Mass Effect’s Most Epicly Awesome Moments

Mass Effect’s Most Epicly Awesome Moments

With Mass Effect 3 about to smash into us and wage all out galactic war on our social lives, what better time to reflect on the past?

Mass Effect has a lot of moments. Like literally. Hundreds. Thousands probably. So sifting through em all for my favourites is no easy task, particularly since I’ve played through each game in the series multiple times and have (probably) seen everything there is to see.  Except for that mysterious rumoured old woman who gives out candies on the Citadel. She eludes me for some strange reason.

*Note – please don’t go looking for said old woman. She doesn’t really exist. I made her up, to mess with your mind.

When defining a top moments list, there’s two golden rules. 1: Nobody is probably going to agree with you and 2: Set them out all nice and explain, vividly, why you chose them. Let’s get cracking with the latter of these rules shall we (your disagreements may come at the end, in the conveniently placed comments box).

This article contains spoilerific goodness. Don’t read it if you ain’t played Mass Effect. Seriously, I’m warning you.

10: Damn Journalists!

In life, unless you’re readily aggressive/a boxer, you don’t get to punch people in the face a whole lot. Especially not reporters who routinely get all up in yo’ grill asking you questions that you have to give diplomatic answers to unless you want to come off as the world’s biggest badass-douchemonster.

Thankfully, there is a solution to your punching needs in the form of literally thwacking the face of news reporter Kalisah, who obviously deserves the random acts of violence you can throw at her if you so choose. If you’re yet to see the reporter smacking goodness (best seen in Mass Effect 2) be sure to regularly visit the Citadel and whenever you hear her chirping in the background, go over and give her a merry old thump square in the chops. It’s fun.

 9: I’m Commander Shepard, and I Love Everything On the Citadel

Commander Shepard Citadel

Whether he was simply amazed by the collection of model ships for the Normandy’s captain’s quarters or simply out to get a cheap deal, Commander Shepard got a bit totally and utterly obsessed with endorsing practically everything in sight on Mass Effect 2’s Citadel.

You all did it, right? If you play Mass Effect like I do (namely listening to every single shred of dialogue choices even if I don’t really care about what’s happening) you’ll soon have found yourself routinely saying ‘I’m Commander Shepard, and this is my favourite store on the Citadel’ to practically every damn merchant around. This seemingly harmless act then resulted in this speech playing every single time you wandered into a store on the Citadel, driving you insane with your crazy endorsement antics.

**Things to do**
[A] Translate this sentence from the Mass Effect article into Spanish: "Mass Effect has a lot of moments."
[B] Please print the passage of the Mass Effect article from "10: Damn Journalists!" up to and including "chops. It’s fun.".

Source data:
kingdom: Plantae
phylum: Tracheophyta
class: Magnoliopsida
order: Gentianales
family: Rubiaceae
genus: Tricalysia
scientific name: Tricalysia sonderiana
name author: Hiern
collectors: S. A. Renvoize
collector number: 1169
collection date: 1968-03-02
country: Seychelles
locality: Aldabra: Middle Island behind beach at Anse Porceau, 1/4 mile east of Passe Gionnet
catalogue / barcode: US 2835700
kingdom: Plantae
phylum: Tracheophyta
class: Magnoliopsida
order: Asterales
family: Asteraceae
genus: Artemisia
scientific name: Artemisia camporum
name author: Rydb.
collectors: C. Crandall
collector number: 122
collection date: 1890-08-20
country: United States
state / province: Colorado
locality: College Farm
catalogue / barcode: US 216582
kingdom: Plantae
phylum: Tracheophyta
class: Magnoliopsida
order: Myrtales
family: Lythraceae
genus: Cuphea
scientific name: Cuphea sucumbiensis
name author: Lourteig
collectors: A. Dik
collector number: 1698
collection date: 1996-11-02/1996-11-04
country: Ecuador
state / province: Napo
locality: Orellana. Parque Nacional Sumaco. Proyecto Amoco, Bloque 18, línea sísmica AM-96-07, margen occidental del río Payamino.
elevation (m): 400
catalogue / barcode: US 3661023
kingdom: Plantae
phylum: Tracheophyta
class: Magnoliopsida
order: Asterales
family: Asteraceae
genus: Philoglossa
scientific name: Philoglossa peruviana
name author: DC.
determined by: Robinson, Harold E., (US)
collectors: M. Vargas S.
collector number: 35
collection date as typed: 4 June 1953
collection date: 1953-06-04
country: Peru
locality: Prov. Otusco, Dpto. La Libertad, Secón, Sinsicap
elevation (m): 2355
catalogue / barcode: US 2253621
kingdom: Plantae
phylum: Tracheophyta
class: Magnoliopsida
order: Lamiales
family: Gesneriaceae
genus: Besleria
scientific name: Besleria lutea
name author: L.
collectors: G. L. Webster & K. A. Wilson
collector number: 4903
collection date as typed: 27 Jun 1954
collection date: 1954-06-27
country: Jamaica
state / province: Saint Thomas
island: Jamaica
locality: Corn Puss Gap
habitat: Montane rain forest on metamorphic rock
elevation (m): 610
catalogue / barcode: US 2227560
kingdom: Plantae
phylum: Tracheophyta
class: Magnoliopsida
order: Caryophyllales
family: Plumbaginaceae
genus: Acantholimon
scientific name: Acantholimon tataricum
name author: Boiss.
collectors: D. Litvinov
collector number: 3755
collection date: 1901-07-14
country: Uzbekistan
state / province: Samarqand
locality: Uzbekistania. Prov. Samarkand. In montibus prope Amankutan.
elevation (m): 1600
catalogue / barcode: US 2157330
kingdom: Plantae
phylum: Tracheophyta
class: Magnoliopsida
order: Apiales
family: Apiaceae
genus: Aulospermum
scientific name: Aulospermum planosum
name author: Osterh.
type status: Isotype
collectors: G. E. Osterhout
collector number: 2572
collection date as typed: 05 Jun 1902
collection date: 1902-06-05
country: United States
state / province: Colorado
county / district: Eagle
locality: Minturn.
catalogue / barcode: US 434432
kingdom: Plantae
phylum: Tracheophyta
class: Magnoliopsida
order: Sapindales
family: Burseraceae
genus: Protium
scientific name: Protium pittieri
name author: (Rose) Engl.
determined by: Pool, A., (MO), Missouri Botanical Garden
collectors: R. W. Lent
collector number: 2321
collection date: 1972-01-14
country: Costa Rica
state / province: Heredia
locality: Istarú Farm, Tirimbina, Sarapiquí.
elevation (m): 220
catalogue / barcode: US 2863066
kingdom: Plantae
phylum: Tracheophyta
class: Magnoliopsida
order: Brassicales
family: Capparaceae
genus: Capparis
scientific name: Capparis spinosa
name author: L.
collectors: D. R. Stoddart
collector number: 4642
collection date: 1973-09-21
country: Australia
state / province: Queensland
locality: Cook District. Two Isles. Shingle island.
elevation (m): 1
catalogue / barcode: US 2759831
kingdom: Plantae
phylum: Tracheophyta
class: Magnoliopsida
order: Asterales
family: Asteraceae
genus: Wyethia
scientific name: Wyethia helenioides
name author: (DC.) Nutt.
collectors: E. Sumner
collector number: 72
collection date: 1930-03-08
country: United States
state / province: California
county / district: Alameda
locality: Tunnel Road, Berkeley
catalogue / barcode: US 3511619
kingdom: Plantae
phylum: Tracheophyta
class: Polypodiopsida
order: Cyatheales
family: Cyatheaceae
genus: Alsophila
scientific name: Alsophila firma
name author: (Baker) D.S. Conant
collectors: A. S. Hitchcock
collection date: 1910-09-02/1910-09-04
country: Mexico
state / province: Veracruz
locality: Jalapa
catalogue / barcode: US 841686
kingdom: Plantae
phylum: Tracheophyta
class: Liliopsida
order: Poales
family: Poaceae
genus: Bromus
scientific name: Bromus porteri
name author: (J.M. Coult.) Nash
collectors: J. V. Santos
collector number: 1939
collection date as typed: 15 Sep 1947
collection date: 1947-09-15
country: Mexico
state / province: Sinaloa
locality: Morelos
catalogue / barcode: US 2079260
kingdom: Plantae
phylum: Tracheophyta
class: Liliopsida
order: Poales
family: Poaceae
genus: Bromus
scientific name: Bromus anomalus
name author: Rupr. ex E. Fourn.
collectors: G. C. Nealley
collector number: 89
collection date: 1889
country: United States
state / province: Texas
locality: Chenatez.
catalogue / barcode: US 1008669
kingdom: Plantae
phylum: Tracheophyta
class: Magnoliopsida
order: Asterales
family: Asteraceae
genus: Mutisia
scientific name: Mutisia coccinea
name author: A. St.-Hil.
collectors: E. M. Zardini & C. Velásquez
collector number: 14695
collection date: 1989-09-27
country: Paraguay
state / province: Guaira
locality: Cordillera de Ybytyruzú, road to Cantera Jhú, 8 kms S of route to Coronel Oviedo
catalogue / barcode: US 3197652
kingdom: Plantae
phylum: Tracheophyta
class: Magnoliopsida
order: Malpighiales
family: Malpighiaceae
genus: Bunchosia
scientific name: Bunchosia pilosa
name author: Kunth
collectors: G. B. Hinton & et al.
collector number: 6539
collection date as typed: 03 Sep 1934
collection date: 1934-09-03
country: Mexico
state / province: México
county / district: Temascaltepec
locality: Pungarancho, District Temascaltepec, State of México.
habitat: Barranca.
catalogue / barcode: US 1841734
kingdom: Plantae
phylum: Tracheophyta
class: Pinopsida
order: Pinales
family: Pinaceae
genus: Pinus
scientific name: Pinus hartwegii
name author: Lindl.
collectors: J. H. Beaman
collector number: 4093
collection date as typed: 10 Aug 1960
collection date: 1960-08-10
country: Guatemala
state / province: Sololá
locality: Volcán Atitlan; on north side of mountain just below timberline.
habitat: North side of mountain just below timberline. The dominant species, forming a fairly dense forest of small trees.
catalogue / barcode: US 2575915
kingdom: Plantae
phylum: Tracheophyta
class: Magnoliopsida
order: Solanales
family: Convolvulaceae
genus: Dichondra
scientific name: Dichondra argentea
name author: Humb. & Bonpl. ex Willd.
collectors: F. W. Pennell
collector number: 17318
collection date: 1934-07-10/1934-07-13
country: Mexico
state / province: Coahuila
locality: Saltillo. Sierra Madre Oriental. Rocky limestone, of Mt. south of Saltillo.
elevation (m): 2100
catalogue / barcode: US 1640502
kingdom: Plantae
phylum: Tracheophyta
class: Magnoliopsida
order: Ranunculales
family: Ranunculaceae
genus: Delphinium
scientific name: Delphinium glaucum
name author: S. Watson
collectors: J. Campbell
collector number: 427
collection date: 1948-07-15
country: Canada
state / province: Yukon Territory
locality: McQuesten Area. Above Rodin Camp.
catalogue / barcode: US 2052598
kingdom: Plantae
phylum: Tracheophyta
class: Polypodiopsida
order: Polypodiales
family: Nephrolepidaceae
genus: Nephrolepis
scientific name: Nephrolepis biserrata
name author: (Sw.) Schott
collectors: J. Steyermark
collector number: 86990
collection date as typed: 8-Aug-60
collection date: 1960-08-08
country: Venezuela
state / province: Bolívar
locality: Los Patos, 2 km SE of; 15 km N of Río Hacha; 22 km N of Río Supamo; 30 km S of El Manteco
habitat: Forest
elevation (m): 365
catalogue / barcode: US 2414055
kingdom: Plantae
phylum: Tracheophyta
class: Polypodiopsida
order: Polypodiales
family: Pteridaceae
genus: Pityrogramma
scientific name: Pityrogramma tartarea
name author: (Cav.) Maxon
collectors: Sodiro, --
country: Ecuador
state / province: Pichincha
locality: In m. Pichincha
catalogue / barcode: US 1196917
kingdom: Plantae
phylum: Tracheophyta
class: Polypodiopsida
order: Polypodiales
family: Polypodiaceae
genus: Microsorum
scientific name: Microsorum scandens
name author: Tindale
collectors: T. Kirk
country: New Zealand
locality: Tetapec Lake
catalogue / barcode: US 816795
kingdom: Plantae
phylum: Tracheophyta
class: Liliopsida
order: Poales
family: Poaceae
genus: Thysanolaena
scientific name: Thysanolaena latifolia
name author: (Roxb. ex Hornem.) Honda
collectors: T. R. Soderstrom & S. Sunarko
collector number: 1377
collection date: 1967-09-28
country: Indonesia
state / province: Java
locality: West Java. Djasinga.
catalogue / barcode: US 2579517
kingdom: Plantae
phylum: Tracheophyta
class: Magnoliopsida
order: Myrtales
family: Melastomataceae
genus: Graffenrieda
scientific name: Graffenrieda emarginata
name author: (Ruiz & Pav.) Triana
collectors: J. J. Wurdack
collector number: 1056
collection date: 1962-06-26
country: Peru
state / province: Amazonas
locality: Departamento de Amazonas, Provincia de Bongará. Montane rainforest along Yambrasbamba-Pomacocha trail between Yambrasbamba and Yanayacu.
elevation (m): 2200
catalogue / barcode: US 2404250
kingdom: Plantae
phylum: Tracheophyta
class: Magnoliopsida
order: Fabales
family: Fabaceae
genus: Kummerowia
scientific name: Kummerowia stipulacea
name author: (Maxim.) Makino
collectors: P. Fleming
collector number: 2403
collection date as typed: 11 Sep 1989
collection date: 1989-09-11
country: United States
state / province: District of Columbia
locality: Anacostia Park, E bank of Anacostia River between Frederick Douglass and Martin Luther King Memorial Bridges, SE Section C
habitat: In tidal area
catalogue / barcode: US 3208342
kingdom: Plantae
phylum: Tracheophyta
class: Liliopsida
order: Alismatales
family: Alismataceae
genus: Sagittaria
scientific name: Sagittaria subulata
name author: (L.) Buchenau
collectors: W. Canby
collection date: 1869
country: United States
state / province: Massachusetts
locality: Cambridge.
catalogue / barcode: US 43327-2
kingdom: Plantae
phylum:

**Task-by-task answers**
[A] Mass Effect tiene muchos momentos.

[B]
10: Damn Journalists!

In life, unless you’re readily aggressive/a boxer, you don’t get to punch people in the face a whole lot. Especially not reporters who routinely get all up in yo’ grill asking you questions that you have to give diplomatic answers to unless you want to come off as the world’s biggest badass-douchemonster.

Thankfully, there is a solution to your punching needs in the form of literally thwacking the face of news reporter Kalisah, who obviously deserves the random acts of violence you can throw at her if you so choose. If you’re yet to see the reporter smacking goodness (best seen in Mass Effect 2) be sure to regularly visit the Citadel and whenever you hear her chirping in the background, go over and give her a merry old thump square in the chops. It’s fun.